Seit dem großem Wurf einer unter seiner Herausgeberschaft erstmals 1977 erschienenen, mehr als tausendseitigen Anthologie deutschsprachiger Lyrik ist der Name "Conrady" zu einem Markenzeichen mit Anwartschaft beinahe auf die Ewigkeit geworden. Zum Glück nur "beinahe", denn am heftigsten würde jenem Befund wohl der gleichnamige Literaturwissenschaftler und emsige Erforscher des Lebens und Werks eines anderen vermeintlich "Ewigen" - nämlich Goethes - widersprechen: "Das große deutsche Gedichtbuch" das Karl Otto Conrady und der Verlag Athenäum damals in die Welt gesetzt haben, war weder ein Kanon deutscher Dichtung noch ein beschauliches Hausbuch.
Der in der deutschen Literatur ebenso wie in ihrer germanistischen Wissenschaft lange Zeit waltenden "Herrschaft verklärter Gemüthaftigkeit" - auch "Deutschkunde" genannt oder als ewige Suche danach begriffen, "was deutsch sei, was das Wesen des Deutschen ausmache" - hatten Conrady und seine Mitstreiter Eberhard Lämmert, Walter Killy und Peter von Polenz schon Mitte der Sechzigerjahre die gebotene Absage erteilt: Mit dem berühmt gewordenen Suhrkamp-Bändchen "Germanistik - eine deutsche Wissenschaft" gaben sie den entscheidenden Anstoß zur Aufklärung des Fachs über sich selbst und über seine Verstrickungen in der damals noch jüngsten Vergangenheit. Näher lag danach also schon, was der große Verseschmied Peter Rühmkorf zum Erscheinen von Conradys großem Gedichtbuch 1977 schrieb, es sei "eine Wundertüte deutscher Poesie".
Und eine solche blieb es auch in allen Derivaten - einem "Kleinen Conrady" (2008) und einem gigantischen "Hör-Conrady" auf 21 CD's - und Mutationen zum "Neuen Conrady" (2000) und schließlich zum "Großen Conrady" (2008).

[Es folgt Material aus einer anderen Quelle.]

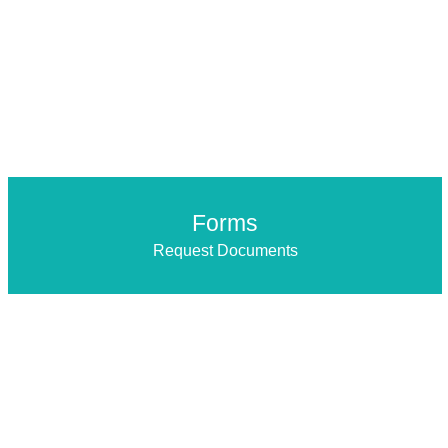
Forms
Request Documents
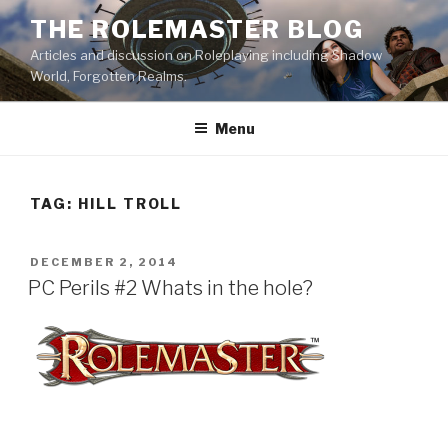
Skip
THE ROLEMASTER BLOG
to
Articles and discussion on Roleplaying including Shadow
content
World, Forgotten Realms.
Menu
TAG:
HILL TROLL
POSTED
DECEMBER 2, 2014
ON
PC Perils #2 Whats in the hole?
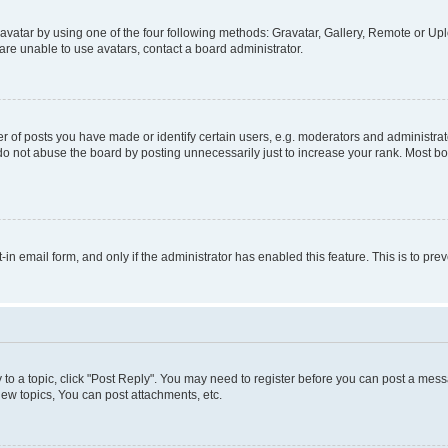
vatar by using one of the four following methods: Gravatar, Gallery, Remote or Uplo
re unable to use avatars, contact a board administrator.
f posts you have made or identify certain users, e.g. moderators and administrato
do not abuse the board by posting unnecessarily just to increase your rank. Most boa
t-in email form, and only if the administrator has enabled this feature. This is to 
y to a topic, click "Post Reply". You may need to register before you can post a messa
ew topics, You can post attachments, etc.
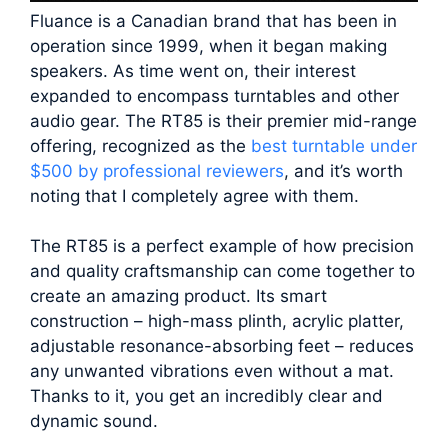
Fluance is a Canadian brand that has been in
operation since 1999, when it began making
speakers. As time went on, their interest
expanded to encompass turntables and other
audio gear. The RT85 is their premier mid-range
offering, recognized as the
best turntable under
$500 by professional reviewers
, and it’s worth
noting that I completely agree with them.
The RT85 is a perfect example of how precision
and quality craftsmanship can come together to
create an amazing product. Its smart
construction – high-mass plinth, acrylic platter,
adjustable resonance-absorbing feet – reduces
any unwanted vibrations even without a mat.
Thanks to it, you get an incredibly clear and
dynamic sound.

Von ihm hat sich die - nach Übernahme des Verlags Artemis & Winkler - neue Verlagsgruppe, die laut ihrer Website keine Verlage mehr, sondern "Marken" führt, und keine Bücher mehr, sondern "Produkte" vertreibt, unterdessen leider verabschiedet.
Seit Beginn der Sechziger besorgte oder betreute Hans Otto Conrady - nach Professuren in Saarbrücken und Kiel Lehrstuhlinhaber in Köln (und nebenberuflicher Parlamentarier) - beinahe ein Bändchen nach dem anderen für die legendären Reihen von "Rowohlts Klassikern" und "rowohlts deutscher enzyklopädie", sein Beitrag zur damaligen "Bildungsoffensive".
1945, als der noch 1944 zur Wehrmacht Einberufene aus amerikanischer Kriegsgefangenschaft zurückkehrte, hatte der gebürtige Westfale noch einmal bei Null angefangen. Dazu gehörte die ihn wohl noch heute quälende Auseinandersetzung mit seiner vormaligen Rolle als "Jungstammführer" in der Hitlerjugend. Anders als andere Prominente, die ihre einstige HJ-Begeisterung auf Sportsgeist und ihre Abenteuerlust zurückführten, empfand Conrady - wie er noch vor wenigen Jahren schrieb - diese Rolle als bei weitem beschämender als die obendrein erworbene "Karteimitgliedschaft" des Siebzehn- oder Achtzehnjährigen in der NSDAP.
Am Sonntag feiert Hans Otto Conrady, einer der großen Germanisten der Bundesrepublik, seinen 90. Geburtstag.